+++ TEXT SECTION

Turkish professional carom billiards player (born 1975)

Tayfun Taşdemir (born November 5, 1975) is a former world champion Turkish professional carom billiards player specialized in three-cushion event.

== Early years ==
Tayfun Taşdemir was born in Muş, eastern Turkey on November 5, 1975. He graduated in Economics from Marmara University.

== Career ==
He played three years for the Dutch team Twentevisie.

After enjoying World team champion titles several times, Taşdemir finally won his first individual world-class level title at the 3rd leg of the 2015 Three-Cushion World Cup in Ho Chi Minh City, Vietnam defeating Torbjörn Blomdahl from Sweden in the final. He also won the 1st leg of the 2019 Three-Cushion World Cup in Antalya, Turkey defeating Cho Jae-ho.

++++++
+++ DATA TO EXAMINE

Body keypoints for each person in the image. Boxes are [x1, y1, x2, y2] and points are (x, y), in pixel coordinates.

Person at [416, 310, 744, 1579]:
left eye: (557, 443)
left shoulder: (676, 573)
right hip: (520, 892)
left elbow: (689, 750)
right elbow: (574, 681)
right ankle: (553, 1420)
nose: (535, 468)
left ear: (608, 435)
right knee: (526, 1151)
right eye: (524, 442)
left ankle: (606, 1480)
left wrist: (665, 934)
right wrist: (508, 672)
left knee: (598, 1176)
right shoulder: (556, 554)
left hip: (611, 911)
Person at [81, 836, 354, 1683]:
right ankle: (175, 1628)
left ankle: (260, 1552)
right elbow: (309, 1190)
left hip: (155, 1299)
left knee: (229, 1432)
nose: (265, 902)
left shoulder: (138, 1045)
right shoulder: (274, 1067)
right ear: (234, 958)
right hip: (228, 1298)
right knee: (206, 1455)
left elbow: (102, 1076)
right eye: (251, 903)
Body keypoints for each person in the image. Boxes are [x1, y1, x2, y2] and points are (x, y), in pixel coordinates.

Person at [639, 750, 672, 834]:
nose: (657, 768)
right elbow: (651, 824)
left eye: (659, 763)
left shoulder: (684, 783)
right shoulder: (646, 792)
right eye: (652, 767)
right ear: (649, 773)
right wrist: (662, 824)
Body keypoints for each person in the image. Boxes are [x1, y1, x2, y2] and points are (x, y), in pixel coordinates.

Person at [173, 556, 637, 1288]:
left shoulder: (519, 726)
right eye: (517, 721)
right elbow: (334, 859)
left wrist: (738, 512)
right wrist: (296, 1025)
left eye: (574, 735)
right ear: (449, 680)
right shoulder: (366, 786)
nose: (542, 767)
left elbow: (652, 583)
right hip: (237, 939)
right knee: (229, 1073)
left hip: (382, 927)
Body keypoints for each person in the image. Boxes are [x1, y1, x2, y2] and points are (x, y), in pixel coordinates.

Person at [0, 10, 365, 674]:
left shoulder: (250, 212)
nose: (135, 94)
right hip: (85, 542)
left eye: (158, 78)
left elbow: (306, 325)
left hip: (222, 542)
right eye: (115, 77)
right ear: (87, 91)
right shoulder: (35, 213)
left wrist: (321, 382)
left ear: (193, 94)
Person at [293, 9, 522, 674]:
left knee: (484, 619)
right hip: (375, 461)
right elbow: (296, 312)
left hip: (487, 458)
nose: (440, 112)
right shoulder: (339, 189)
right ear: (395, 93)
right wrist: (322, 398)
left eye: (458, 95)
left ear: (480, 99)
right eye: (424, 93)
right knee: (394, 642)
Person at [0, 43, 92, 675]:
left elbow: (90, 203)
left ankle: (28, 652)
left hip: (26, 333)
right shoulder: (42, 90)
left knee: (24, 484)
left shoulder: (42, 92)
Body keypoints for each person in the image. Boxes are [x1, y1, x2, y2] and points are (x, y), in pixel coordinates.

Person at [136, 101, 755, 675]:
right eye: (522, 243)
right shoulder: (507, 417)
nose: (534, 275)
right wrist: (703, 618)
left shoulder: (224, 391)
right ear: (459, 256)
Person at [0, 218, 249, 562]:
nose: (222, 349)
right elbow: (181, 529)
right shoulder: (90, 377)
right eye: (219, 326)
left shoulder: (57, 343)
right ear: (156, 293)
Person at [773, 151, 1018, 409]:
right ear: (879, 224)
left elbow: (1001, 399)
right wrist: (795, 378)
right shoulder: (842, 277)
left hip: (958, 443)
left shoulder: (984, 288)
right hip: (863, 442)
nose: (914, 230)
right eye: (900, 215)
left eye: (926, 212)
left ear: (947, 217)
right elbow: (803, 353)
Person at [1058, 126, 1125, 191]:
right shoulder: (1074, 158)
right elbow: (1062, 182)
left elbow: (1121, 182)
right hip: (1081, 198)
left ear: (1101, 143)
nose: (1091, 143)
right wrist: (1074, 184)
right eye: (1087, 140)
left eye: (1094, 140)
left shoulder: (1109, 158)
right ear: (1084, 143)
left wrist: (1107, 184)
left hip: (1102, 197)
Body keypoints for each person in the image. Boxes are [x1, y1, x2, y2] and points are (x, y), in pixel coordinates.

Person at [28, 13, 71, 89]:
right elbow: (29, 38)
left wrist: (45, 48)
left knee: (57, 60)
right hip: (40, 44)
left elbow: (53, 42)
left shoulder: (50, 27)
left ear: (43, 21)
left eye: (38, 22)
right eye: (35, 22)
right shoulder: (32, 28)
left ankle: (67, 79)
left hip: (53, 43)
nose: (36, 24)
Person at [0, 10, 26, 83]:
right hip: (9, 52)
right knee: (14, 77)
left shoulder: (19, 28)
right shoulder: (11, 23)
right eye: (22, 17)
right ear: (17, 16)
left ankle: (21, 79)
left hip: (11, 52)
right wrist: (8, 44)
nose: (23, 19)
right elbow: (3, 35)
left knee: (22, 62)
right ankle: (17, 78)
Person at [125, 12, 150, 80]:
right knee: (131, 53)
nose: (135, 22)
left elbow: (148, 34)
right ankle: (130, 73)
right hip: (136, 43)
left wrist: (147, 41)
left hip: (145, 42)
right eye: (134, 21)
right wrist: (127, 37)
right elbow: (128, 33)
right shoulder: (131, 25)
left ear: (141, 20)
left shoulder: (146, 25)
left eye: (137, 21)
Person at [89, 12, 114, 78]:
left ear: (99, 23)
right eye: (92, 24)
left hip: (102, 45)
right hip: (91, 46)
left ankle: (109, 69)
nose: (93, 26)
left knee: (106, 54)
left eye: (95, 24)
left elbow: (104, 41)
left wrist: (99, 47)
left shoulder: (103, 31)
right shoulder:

++++++

[YOUR TASKS]
1: According to the Taşdemir biography, in what subject did he graduate, and from which university?
2: Quote the Taşdemir biography word for word, beginning at the words "Turkish professional carom billiards player (born" and stopping after "Dutch team Twentevisie.".

[RESPONSES TO THE TASKS]
1: He graduated in Economics from Marmara University.

2:
Turkish professional carom billiards player (born 1975)

Tayfun Taşdemir (born November 5, 1975) is a former world champion Turkish professional carom billiards player specialized in three-cushion event.

== Early years ==
Tayfun Taşdemir was born in Muş, eastern Turkey on November 5, 1975. He graduated in Economics from Marmara University.

== Career ==
He played three years for the Dutch team Twentevisie.